Given the hard time the arts sector is going through, is it heartening to see that there are still good things coming, that there is support for it?

Absolutely. We are a small player in the larger music scene of course. There are other huge institutions that naturally get much larger amounts of funding, so it is really good to see that the Arts Council is trying to branch out and be more inclusive, more diverse than it may have historically been by funding smaller businesses like ourselves.

I think that it has got to start at the grassroots level. I firmly believe that the grassroots level is where all of the important art is fostered, it is where it begins. 

Some people may well think that bands just get big overnight, or just literally start out playing stadiums straight away, and it’s just not the case, these bands have all done the DIY tour circuit for ten years, they’ve played the pubs, the basements, the backrooms, they’ve earned their success through playing at these smaller venues, which themselves are such an important part of the cultural milieu of both our city, and the wider UK. These places really are the lifeblood of arts in general and I think that could do with a lot more recognition.

Do you feel that recording and rehearsal spaces are an overlooked part of the wider live music ecosystem?

Yeah, I think that it goes under-recognised just how many people use these facilities. Everyone needs a place to rehearse, be it a heavy metal band or a three piece country outfit, every band needs a space to make noise and hone their craft in a professional and safe environment. It is also tough for these businesses because there is often not a lot of space in city centre locations to establish these facilities in the way they need to be established. These places are super important to any strategy moving forward and I believe that needs to be recognised.
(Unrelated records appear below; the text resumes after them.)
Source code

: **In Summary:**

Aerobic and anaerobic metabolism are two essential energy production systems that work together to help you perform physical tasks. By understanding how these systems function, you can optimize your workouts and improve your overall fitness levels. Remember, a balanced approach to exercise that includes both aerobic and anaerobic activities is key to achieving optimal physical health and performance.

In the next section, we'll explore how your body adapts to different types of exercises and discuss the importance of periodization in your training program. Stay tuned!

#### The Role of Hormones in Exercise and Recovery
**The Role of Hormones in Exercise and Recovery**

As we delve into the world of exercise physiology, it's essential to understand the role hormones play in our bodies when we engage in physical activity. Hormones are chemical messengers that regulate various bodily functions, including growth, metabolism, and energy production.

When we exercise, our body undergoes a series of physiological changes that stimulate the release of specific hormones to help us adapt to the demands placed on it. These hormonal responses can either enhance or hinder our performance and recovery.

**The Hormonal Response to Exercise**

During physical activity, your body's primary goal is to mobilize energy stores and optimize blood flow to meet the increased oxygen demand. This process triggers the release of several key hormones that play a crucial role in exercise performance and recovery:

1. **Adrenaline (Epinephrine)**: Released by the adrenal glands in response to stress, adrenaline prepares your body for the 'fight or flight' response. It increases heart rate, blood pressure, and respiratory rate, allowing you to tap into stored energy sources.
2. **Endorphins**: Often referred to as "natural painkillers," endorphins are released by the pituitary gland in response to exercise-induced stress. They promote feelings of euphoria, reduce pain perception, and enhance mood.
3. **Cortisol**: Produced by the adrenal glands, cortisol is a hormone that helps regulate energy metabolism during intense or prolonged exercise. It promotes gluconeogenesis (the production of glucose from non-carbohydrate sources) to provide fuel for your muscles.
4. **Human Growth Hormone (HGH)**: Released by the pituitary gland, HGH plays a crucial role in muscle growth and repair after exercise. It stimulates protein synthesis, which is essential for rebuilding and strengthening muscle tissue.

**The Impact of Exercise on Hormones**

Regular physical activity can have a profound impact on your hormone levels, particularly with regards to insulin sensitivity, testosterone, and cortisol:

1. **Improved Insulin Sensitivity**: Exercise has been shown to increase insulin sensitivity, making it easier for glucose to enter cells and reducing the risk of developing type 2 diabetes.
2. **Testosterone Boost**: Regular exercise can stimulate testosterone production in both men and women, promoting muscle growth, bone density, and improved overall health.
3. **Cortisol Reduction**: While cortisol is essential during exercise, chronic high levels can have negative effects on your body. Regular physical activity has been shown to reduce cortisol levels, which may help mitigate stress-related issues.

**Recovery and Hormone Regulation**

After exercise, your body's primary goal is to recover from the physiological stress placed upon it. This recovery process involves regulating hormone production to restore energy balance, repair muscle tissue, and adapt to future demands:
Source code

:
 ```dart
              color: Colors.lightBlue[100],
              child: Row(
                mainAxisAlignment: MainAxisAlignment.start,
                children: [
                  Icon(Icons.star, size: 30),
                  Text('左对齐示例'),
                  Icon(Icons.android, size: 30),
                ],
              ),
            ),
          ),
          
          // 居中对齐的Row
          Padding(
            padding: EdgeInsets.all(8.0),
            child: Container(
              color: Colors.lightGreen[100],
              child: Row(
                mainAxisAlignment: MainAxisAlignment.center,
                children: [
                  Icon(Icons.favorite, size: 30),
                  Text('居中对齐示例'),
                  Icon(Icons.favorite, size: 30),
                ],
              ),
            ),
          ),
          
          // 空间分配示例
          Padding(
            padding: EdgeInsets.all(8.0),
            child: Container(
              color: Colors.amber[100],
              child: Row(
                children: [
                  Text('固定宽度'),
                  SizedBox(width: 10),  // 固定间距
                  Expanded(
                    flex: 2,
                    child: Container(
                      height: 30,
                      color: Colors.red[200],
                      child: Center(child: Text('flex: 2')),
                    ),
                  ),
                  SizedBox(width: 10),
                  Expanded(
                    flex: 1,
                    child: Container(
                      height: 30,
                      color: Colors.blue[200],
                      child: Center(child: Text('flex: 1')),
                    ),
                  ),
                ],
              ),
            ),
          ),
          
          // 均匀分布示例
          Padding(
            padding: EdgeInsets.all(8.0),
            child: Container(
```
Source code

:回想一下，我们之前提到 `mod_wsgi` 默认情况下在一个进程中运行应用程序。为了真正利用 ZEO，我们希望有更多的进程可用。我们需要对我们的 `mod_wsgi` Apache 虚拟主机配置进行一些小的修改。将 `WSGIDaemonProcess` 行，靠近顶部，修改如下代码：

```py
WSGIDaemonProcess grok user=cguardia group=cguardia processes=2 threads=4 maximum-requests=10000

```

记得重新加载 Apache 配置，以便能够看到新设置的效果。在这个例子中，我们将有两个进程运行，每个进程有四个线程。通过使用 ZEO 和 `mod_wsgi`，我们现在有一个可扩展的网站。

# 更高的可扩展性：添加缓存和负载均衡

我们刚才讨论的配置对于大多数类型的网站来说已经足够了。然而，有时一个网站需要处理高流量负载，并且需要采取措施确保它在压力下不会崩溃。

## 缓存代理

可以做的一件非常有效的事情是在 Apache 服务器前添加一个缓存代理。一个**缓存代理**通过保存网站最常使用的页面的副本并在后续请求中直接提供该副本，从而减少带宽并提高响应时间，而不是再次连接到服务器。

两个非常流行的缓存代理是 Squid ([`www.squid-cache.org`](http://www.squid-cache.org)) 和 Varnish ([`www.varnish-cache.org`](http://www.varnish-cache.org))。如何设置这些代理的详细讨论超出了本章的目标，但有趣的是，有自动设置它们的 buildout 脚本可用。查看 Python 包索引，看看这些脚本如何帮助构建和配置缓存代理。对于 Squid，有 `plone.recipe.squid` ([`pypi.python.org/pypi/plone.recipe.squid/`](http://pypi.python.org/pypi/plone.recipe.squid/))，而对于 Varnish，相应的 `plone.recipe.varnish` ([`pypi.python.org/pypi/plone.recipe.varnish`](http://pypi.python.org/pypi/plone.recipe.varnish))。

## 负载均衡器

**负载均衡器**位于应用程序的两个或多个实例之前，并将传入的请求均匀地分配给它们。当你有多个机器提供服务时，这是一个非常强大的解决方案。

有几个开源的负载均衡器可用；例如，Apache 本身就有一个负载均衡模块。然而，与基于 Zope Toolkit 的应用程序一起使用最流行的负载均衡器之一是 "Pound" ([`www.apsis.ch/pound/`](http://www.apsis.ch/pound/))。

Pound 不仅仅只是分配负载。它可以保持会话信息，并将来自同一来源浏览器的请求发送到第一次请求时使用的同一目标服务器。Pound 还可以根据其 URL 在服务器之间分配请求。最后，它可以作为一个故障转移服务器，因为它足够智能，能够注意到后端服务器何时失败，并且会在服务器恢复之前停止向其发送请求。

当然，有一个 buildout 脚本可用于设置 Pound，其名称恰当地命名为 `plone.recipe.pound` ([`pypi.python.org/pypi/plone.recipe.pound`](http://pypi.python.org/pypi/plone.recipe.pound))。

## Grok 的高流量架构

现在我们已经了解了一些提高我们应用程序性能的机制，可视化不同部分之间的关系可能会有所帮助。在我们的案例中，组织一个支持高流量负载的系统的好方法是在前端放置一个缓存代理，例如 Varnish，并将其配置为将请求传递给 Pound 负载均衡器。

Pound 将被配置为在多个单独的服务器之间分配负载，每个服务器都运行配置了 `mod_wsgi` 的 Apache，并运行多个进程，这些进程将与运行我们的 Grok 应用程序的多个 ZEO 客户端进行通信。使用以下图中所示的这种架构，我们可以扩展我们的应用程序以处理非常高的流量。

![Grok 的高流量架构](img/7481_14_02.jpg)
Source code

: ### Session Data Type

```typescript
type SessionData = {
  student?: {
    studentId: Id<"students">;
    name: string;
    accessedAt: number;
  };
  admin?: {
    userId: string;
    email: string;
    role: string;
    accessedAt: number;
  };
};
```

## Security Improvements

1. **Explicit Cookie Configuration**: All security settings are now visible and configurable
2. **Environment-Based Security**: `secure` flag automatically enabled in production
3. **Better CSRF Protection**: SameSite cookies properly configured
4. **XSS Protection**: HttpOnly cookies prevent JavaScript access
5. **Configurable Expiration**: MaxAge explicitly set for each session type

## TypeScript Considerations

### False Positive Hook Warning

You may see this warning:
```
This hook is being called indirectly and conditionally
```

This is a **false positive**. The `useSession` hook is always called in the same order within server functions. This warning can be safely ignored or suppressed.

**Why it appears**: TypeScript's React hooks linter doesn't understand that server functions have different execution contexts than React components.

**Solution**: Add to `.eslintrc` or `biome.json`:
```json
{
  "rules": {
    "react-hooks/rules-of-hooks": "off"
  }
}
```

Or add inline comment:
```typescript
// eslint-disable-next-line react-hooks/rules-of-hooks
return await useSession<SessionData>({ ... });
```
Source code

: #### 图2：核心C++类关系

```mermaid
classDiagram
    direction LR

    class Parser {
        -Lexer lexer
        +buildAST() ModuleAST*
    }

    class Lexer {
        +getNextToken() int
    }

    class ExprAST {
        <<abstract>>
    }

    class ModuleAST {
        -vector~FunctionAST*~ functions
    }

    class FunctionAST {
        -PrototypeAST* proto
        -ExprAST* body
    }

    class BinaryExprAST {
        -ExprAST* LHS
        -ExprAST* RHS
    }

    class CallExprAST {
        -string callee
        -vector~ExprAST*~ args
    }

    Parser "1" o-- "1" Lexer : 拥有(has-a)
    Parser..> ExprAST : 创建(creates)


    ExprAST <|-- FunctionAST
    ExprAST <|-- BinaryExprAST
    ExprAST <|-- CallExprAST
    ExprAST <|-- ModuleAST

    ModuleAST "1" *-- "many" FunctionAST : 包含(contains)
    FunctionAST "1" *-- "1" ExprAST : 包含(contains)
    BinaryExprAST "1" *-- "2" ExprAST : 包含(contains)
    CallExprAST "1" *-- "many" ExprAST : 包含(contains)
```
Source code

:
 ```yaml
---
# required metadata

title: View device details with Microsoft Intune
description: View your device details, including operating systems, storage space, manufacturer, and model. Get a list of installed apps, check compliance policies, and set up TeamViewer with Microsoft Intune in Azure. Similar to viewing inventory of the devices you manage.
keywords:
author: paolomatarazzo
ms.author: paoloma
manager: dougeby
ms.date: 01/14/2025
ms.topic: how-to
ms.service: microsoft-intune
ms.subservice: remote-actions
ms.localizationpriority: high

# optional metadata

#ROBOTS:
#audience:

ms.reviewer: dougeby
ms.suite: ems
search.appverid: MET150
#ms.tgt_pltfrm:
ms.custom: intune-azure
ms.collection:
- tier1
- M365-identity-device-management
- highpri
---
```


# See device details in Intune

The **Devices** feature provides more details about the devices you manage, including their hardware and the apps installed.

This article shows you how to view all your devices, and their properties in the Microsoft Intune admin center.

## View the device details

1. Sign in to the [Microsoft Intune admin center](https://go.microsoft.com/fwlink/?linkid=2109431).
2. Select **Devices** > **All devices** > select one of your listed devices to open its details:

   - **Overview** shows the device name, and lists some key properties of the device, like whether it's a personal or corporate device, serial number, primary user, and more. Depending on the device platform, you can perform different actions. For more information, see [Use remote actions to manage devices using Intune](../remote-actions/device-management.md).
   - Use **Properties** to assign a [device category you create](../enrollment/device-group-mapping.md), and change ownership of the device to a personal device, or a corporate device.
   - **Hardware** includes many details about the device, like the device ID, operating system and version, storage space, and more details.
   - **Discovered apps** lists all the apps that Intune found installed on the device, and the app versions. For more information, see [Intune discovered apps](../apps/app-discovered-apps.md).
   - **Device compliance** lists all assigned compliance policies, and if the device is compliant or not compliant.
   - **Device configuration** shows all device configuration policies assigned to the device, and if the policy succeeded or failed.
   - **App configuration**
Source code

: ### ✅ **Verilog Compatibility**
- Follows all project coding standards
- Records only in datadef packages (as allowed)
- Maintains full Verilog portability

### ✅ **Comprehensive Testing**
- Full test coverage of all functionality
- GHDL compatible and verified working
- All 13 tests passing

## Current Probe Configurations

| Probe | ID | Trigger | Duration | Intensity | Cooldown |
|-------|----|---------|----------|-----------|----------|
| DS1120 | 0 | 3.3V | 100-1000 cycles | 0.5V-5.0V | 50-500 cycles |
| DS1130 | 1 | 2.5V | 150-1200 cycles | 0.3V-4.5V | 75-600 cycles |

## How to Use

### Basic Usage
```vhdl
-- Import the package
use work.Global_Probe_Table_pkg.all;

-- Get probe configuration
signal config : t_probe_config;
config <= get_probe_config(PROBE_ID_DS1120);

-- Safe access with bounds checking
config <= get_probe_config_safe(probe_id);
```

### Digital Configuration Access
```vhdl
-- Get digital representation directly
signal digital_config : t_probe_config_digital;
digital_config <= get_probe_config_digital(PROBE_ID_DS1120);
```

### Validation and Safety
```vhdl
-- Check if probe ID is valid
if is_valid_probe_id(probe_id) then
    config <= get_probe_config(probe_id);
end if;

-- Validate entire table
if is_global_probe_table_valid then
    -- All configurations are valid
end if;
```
Live music is an ecosystem, from practice space, to small venues, to recording studios, stadiums etc. If you remove any one piece the rest suffer, they are all so interdependent on each other and I feel that needs to be recognised. The last thing that we want to see at the end of the pandemic is a super-homogenized music scene because there are no small independent venues or ventures left because they weren’t given enough support during this difficult year. I believe that would have a really negative impact on UK culture as a whole. Each stage of the ecosystem needs support. We have to celebrate the independent music culture of the UK because that’s what makes it such an exciting place to be.

How did the first project go on the whole?

The feedback in general was really positive. With it being our first Emerging project there were naturally some teething problems, but we have been working with the feedback of those that were involved and have worked hard to improve on those areas. For example, the bands that we worked with said that they would have liked more input on the final visual design of the record so we are working on that going forward and generally trying to make the whole project much more of a collaborative effort. That is the whole nature of the project – collaboration. The more that those involved have a say and a stake in it, the more they will be able to learn and take from it.

CLT DRP who were on the compilation last year have since released a full length on Small Pond, is that a great thing to see?

Absolutely. We just released their full length this year which is going down really well, and people seem to be enjoying it, and the Emerging project was certainly a stepping stone towards that happening. We built our relationship through it to start with and then have gone on to make a record together which is great to see. All the bands involved know that my inbox is always open if they want to discuss anything and everything.

This is a really important part of what we are doing with the project, we want these artists to go away not feeling like everything is over, it’s a full stop. We want to be looking forward and collaborating on new projects all the time, and find new ways to keep developing artists and the art that they produce. It is very easy to have these projects operate in a closed loop, but we see it as part of a bigger picture of what we want to do as a company, and as a part of the wider community.